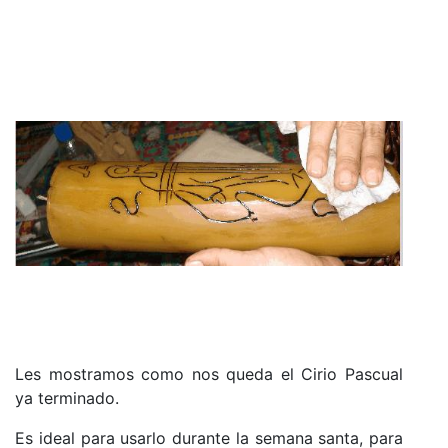
Les mostramos como nos queda el Cirio Pascual
ya terminado.
Es ideal para usarlo durante la semana santa,
para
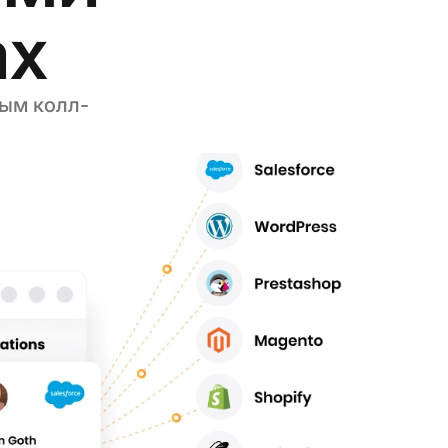
ах
ным колл-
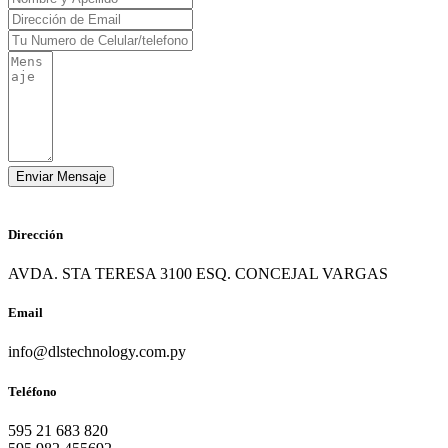
Dirección
AVDA. STA TERESA 3100 ESQ. CONCEJAL VARGAS
Email
info@dlstechnology.com.py
Teléfono
595 21 683 820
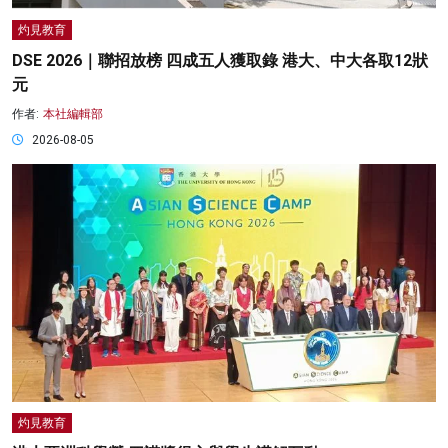
灼見教育
DSE 2026｜聯招放榜 四成五人獲取錄 港大、中大各取12狀
元
作者:
本社編輯部
2026-08-05
灼見教育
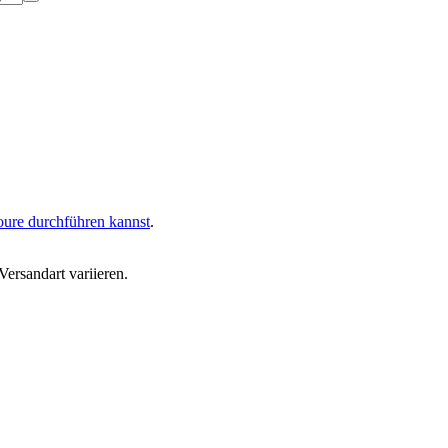
oure durchführen kannst
.
ersandart variieren.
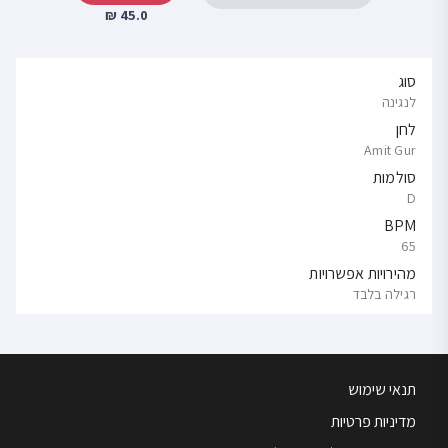
45.0 ₪
סוג
לנגינה
לחן
Amit Gur
סולמות
D
BPM
65
מהירויות אפשרויות
רגילה בלבד
תנאי שימוש
מדיניות פרטיות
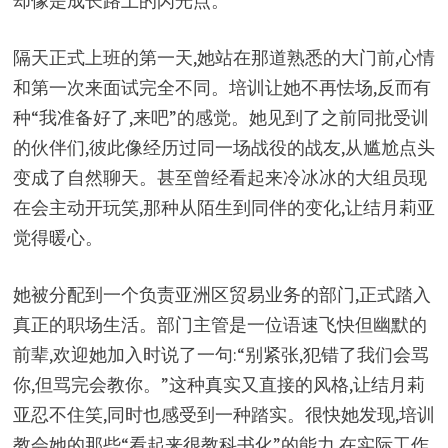
却像是成长路上的闪光点。
隔天正式上班的第一天,她站在那道熟悉的大门前,心情
和第一次来面试完全不同。培训让她不再怯场,反而有
种“我准备好了,来吧”的感觉。她见到了之前同批受训
的伙伴们,彼此像经历过同一场战役的战友,从尴尬点头
变成了自然聊天。甚至曾经看起来冷冰冰的大组员现
在会主动开玩笑,那种从陌生到同伴的变化,让结月莉亚
觉得暖心。
她被分配到一个负责亚洲区贸易业务的部门,正式踏入
真正的职场生活。部门主管是一位语速飞快但幽默的
前辈,欢迎她加入时说了一句:“别紧张,犯错了我们会骂
你,但骂完会教你。”这种真实又直接的风格,让结月莉
亚忍不住笑,同时也感受到一种踏实。很快她发现,培训
教会她的那些“看起来很教科书化”的能力,在实际工作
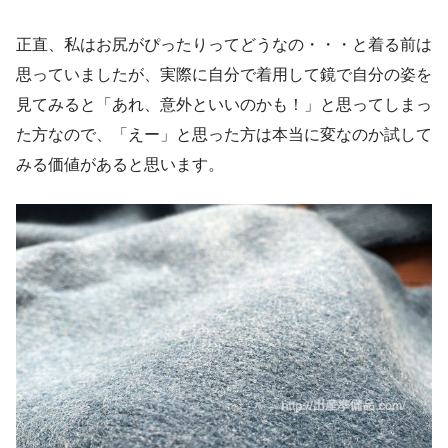
正直、私はお尻がぴったりってどうなの・・・と着る前は
思っていましたが、実際に自分で着用して鏡で自分の姿を
見てみると「あれ、意外といいのかも！」と思ってしまっ
た方なので、「えー」と思った方は本当に変なのか試して
みる価値があると思います。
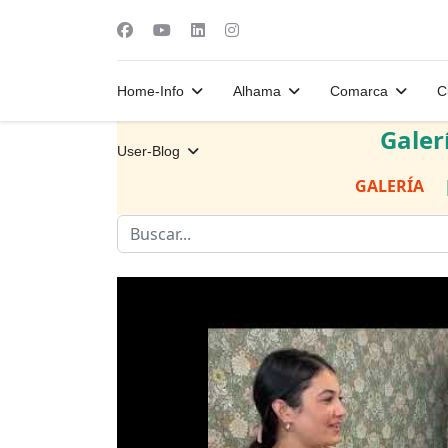
Home-Info
Alhama
Comarca
C
Galer
User-Blog
GALERÍA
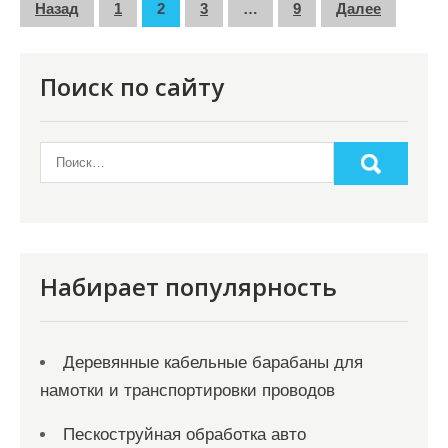
П
Назад
1
2
3
…
9
Далее
а
г
Поиск по сайту
и
н
а
ц
и
я
Набирает популярность
з
а
Деревянные кабельные барабаны для
п
намотки и транспортировки проводов
и
с
Пескоструйная обработка авто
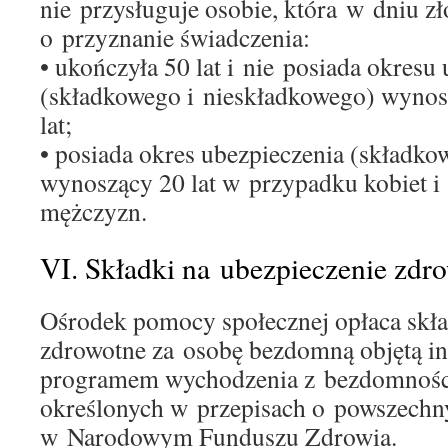
nie przysługuje osobie, która w dniu z
o przyznanie świadczenia:
• ukończyła 50 lat i nie posiada okresu
(składkowego i nieskładkowego) wynos
lat;
• posiada okres ubezpieczenia (składko
wynoszący 20 lat w przypadku kobiet i
mężczyzn.
VI. Składki na ubezpieczenie zdr
Ośrodek pomocy społecznej opłaca skła
zdrowotne za osobę bezdomną objętą 
programem wychodzenia z bezdomności
określonych w przepisach o powszechn
w Narodowym Funduszu Zdrowia.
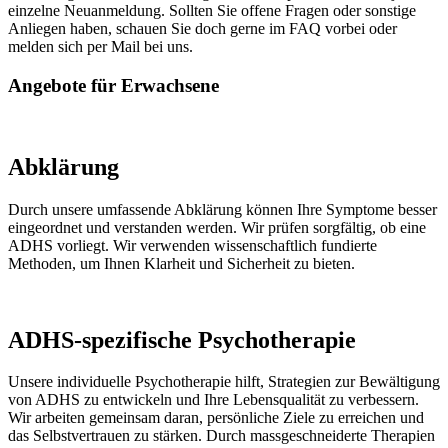
einzelne Neuanmeldung. Sollten Sie offene Fragen oder sonstige
Anliegen haben, schauen Sie doch gerne im FAQ vorbei oder
melden sich per Mail bei uns.
Angebote für Erwachsene
Abklärung
Durch unsere umfassende Abklärung können Ihre Symptome besser
eingeordnet und verstanden werden. Wir prüfen sorgfältig, ob eine
ADHS vorliegt. Wir verwenden wissenschaftlich fundierte
Methoden, um Ihnen Klarheit und Sicherheit zu bieten.
ADHS-spezifische Psychotherapie
Unsere individuelle Psychotherapie hilft, Strategien zur Bewältigung
von ADHS zu entwickeln und Ihre Lebensqualität zu verbessern.
Wir arbeiten gemeinsam daran, persönliche Ziele zu erreichen und
das Selbstvertrauen zu stärken. Durch massgeschneiderte Therapien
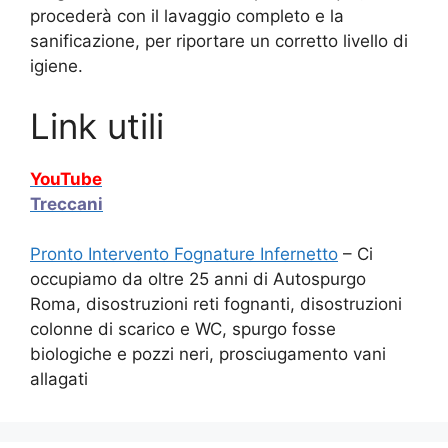
procederà con il lavaggio completo e la
sanificazione, per riportare un corretto livello di
igiene.
Link utili
YouTube
Treccani
Pronto Intervento Fognature Infernetto
– Ci
occupiamo da oltre 25 anni di Autospurgo
Roma, disostruzioni reti fognanti, disostruzioni
colonne di scarico e WC, spurgo fosse
biologiche e pozzi neri, prosciugamento vani
allagati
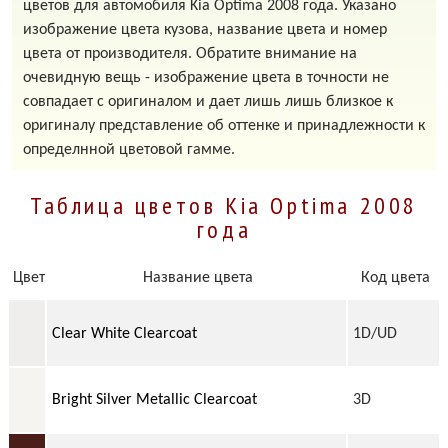
цветов для автомобиля Kia Optima 2008 года. Указано
изображение цвета кузова, название цвета и номер
цвета от производителя. Обратите внимание на
очевидную вещь - изображение цвета в точности не
совпадает с оригиналом и дает лишь лишь близкое к
оригиналу представление об оттенке и принадлежности к
определнной цветовой гамме.
Таблица цветов Kia Optima 2008
года
Цвет
Название цвета
Код цвета
Clear White Clearcoat
1D/UD
Bright Silver Metallic Clearcoat
3D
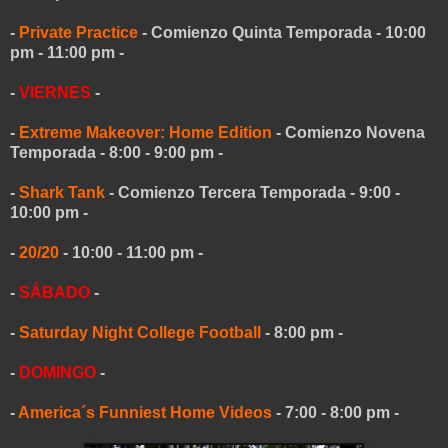
-
Private Practice
- Comienzo Quinta Temporada - 10:00
pm - 11:00 pm -
-
VIERNES
-
-
Extreme Makeover: Home Edition
- Comienzo Novena
Temporada - 8:00 - 9:00 pm -
-
Shark Tank
- Comienzo Tercera Temporada - 9:00 -
10:00 pm -
-
20/20
- 10:00 - 11:00 pm -
-
SÁBADO
-
-
Saturday Night College Football
- 8:00 pm -
-
DOMINGO
-
-
America´s Funniest Home Videos
- 7:00 - 8:00 pm -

════

» GOAL OF THE EXERCISE
Starting from the records above, copy each line where the string "ADHS" is found.

» SOLVED PROBLEM
ADHS vorliegt. Wir verwenden wissenschaftlich fundierte
ADHS-spezifische Psychotherapie
von ADHS zu entwickeln und Ihre Lebensqualität zu verbessern.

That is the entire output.